The obvious comparison is the original Tron, and Legacy honours it without being trapped by it: same mythology, vastly more horsepower. Beyond the franchise, it sits in the lineage of films that treat the inside of a machine as a place you can stand in, from The Matrix and its rules-as-architecture to the rain-soaked future-noir of Blade Runner, whose mood of beautiful melancholy this shares more than its plot. It is closer to those films in feel than in substance: it wants the atmosphere of intelligent science fiction more than it wants the ideas. As a piece of design-led, music-led cinema it stands with the best of them; as a story it is content to be a straight line.

Critics versus the rest of us

The critics are not sold. Reviews are landing around the halfway mark, and the recurring complaint is fair on its own terms: the script is thin, the emotional beats are signposted, and the human story never matches the world it moves through. Audiences are warmer, and I am warmer still. The disagreement comes down to what you came for. If you want a tight screenplay, the critics have a point. If you came to be immersed in a world, scored within an inch of its life and rendered with real care, the shortfall in the writing matters far less than the reviews suggest. I knew within twenty minutes that this was a film I would be putting on again.

Verdict

I am well aware my number sits a long way above the consensus, and I am not going to pretend otherwise.
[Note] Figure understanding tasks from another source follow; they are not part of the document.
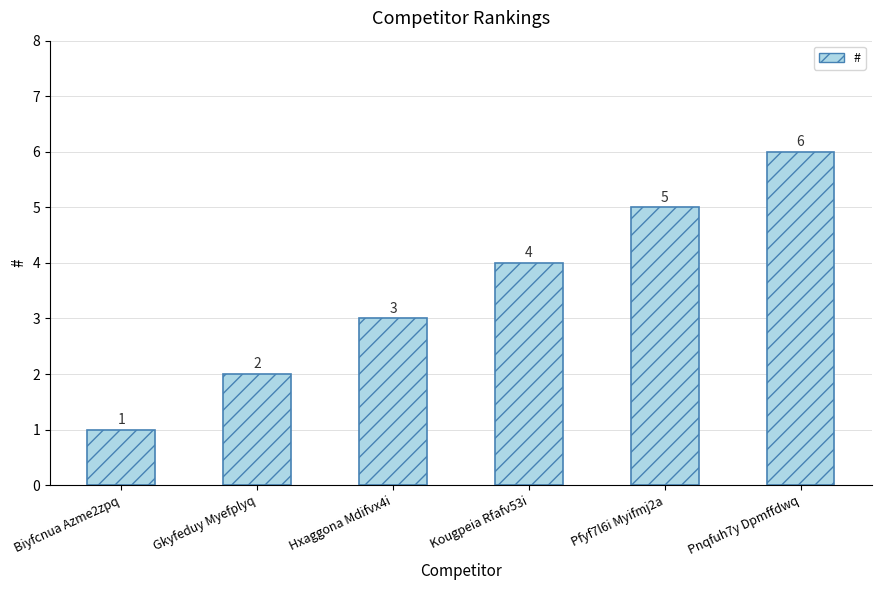

Is it true that the value at Pnqfuh7y Dpmffdwq is 6?

True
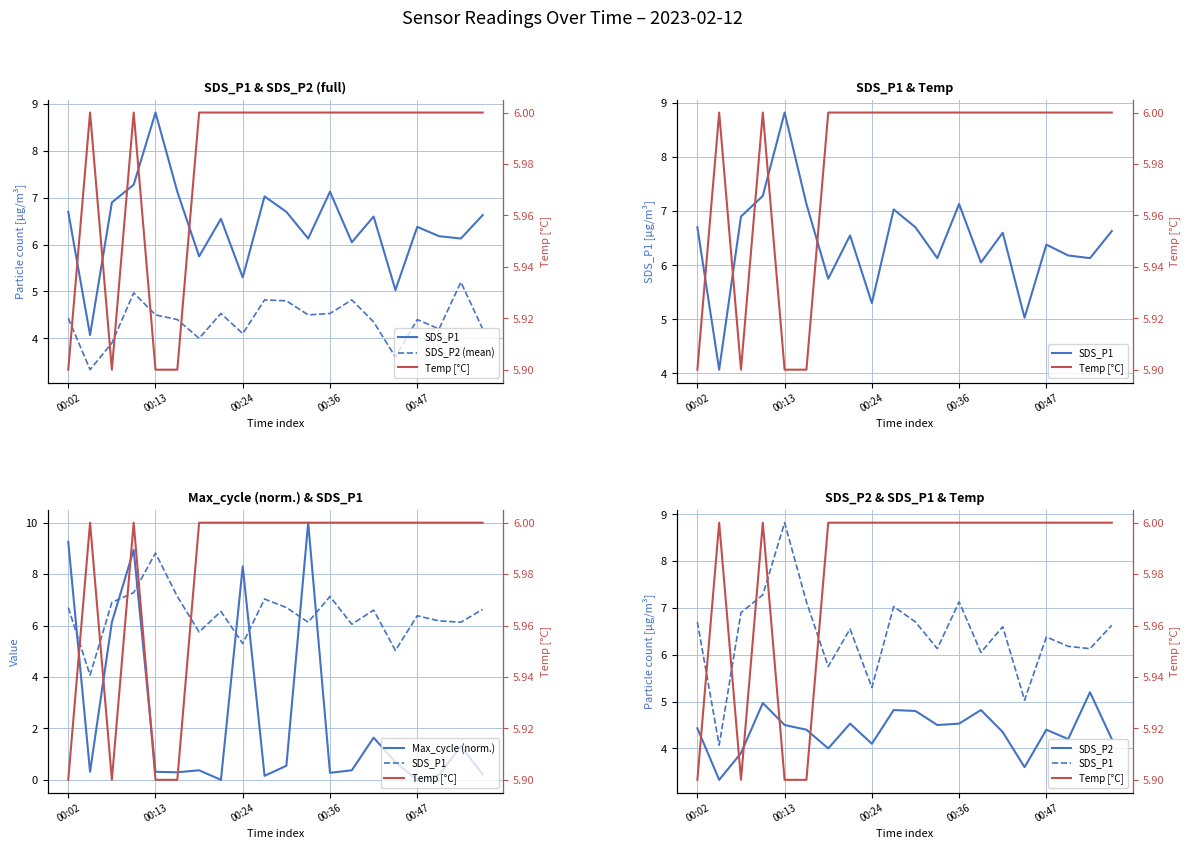

Which series has the largest total across all categories?

SDS_P1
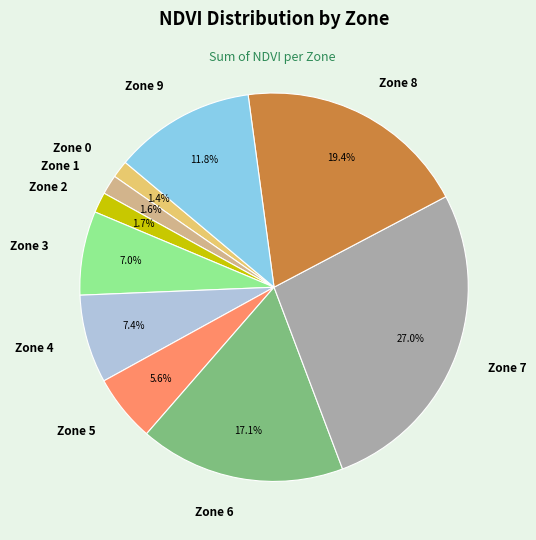

Which slice is the largest?

Zone 7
The story is the weakest thing here, the characters rarely deepen, and a colder viewer will find the whole exercise more surface than substance. None of that has stopped me watching it again and again. I value atmosphere, world-building, a great soundtrack and the simple pleasure of being somewhere, and on every one of those this delivers completely. The Daft Punk score alone would carry a lesser film; wrapped around visuals this clean, it makes for the most rewatchable science fiction of the year. It is gorgeous, it is hypnotic, and it is exactly my kind of thing. 910.

Availability: On general release in UK cinemas now. See it in 3D and on the largest IMAX screen you can reach; this is a film built for the biggest, loudest room available.


Update

Added since this review first appeared: the Daft Punk score has comfortably outlasted the film’s mixed reception, settling in as one of the most admired film soundtracks of its era and arguably the most enduring part of the whole project. A long-promised third Tron film spent years in development limbo before resurfacing, a sign of how much affection the world still commands even when the box office did not justify it. Legacy itself now streams on Disney+ and is widely available on Blu-ray and 4K, where the black-glass Grid and that score still reward the best screen and speakers you can give them.


BBFC content advice

BBFC 12 certificate

Rated 12 by the BBFC for moderate fantasy violence. The notes below may contain spoilers.

Violence: There are frequent scenes of moderate fantasy violence, including fistfights and use of futuristic weapons against electronic beings who shatter into pixels when attacked. A woman’s arm is cut off, but the injury is bloodless and her limb regenerates.

Additional issues: Very mild bad language includes use of the terms ‘son of a gun’ and ‘screwed up’.